Maybe you are away, maybe you are beyond the band of effect when it happens, and maybe your longevity, maternity, and love for others is what will give man a chance. Maybe you will live, and restoring mankind, for beyond a century.”
A wind changed, blowing soft, and its difference spoke in the whisper of drying, dying leaves.
“Why me?” Emma asked.
Ryan fixed on Emma’s eyes. “Why not you?” Ryan answered. “Maybe you have the marks and thy symbol, and words of millennium before are alive and present in you.”
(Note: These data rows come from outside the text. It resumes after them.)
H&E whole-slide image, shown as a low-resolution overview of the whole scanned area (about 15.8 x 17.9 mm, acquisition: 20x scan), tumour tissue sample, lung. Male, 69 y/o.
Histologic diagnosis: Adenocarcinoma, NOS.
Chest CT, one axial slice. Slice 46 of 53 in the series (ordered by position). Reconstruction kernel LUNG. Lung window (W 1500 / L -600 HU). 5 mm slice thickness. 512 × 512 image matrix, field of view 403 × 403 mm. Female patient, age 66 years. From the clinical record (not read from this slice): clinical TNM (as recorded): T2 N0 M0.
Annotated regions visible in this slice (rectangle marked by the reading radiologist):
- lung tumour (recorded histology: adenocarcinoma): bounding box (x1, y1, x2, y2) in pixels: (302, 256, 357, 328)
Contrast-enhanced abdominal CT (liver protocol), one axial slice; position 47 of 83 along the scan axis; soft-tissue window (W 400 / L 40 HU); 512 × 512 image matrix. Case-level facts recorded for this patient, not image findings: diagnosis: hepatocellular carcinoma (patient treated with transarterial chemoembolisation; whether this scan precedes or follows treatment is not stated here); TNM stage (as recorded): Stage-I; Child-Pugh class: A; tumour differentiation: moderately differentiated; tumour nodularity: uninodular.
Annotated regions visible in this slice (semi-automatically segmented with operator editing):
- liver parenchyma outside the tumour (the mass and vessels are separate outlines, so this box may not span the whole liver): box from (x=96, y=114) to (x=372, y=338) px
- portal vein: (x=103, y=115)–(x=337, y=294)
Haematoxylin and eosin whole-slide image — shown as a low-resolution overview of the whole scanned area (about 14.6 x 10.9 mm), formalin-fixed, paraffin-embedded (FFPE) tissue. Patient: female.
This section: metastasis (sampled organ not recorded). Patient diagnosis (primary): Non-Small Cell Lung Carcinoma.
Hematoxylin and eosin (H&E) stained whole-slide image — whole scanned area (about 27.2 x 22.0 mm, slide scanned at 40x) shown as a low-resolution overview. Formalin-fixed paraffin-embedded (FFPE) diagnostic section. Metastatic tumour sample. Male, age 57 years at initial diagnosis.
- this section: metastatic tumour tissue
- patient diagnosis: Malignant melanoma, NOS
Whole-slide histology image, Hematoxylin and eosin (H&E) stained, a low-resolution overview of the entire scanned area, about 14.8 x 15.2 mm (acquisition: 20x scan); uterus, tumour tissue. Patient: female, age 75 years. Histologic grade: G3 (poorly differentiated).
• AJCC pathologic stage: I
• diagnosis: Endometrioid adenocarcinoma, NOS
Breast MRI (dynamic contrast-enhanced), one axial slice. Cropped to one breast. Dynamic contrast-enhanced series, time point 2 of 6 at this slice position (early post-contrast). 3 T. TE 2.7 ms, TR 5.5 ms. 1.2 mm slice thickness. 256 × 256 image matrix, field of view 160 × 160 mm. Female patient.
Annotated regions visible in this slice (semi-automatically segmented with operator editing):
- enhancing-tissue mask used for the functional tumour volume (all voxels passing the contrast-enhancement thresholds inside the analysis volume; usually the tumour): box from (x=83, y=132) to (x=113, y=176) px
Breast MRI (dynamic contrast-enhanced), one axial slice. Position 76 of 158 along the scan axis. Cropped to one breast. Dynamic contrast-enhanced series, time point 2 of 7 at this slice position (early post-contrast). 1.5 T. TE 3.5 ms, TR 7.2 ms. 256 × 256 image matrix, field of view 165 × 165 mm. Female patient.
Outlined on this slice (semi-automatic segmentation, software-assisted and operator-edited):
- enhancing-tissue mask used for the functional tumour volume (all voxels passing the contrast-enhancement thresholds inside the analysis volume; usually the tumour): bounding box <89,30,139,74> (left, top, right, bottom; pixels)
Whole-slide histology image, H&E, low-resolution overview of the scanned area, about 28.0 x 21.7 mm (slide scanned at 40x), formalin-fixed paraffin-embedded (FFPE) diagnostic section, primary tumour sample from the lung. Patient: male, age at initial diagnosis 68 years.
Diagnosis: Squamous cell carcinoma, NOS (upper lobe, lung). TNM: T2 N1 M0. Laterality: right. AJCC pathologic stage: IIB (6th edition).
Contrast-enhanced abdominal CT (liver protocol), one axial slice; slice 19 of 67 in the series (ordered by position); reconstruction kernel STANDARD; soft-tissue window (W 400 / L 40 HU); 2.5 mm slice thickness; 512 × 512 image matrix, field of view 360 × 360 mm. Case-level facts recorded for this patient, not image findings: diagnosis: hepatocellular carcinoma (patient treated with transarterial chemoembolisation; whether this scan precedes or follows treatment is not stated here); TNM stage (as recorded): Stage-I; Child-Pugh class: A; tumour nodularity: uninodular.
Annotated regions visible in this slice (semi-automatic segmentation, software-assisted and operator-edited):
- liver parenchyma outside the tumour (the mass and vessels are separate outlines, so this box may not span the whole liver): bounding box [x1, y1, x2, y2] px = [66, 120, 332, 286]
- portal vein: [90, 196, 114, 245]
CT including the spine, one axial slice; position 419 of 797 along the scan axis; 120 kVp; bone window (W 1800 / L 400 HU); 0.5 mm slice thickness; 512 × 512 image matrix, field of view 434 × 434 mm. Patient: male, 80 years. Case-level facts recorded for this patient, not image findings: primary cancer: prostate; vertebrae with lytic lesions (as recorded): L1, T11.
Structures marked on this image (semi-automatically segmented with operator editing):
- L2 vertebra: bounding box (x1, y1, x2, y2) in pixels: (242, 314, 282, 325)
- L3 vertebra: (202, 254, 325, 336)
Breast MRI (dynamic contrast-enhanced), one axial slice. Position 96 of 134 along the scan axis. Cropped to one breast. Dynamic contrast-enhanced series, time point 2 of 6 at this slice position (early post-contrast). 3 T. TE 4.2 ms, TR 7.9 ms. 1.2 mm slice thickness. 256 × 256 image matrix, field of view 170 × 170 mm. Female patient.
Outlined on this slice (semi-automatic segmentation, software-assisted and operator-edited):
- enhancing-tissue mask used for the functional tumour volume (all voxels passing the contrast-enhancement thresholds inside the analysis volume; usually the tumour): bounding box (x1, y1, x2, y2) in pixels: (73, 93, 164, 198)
“What is that?” Emma asked in disbelief.
“Maybe you are the Lily of the Valley—not Mary—but Mother for a New Age: maternal, chaste, fertile, lovely, slender, rising from the winter to restore life and beauty in a world in need of all of that. Maybe it is you…”
There lived an affection in her heart.
“And what of you?” Emma asked.
“If true, and I prove a prophet, I will likely be immolated and carried on to whatever follows after,” Ryan answered with a levity absurd to the weight and consequence of the thought.
“But if not,” Emma pressed.
“But should I live, and you do too; my soul and conviction are unchanged. If we were the last two in this world, and man had one hope for salvation and to begin again in love for God, self, and one another: I pray that it is you.”
*****
The changed wind stayed, stirring and waving the sea of green in a world of killing aridity.
They departed from oasis vision, and in the night, rains began and fell for three days restoring the starving world, filling the rivers and flooding away the flats, returning them again beneath spread of water’s face.
In the world, war still waged. The world still changed. Two Beasts weakened as another poised to rise. Ryan prayed, and Emma lived affected.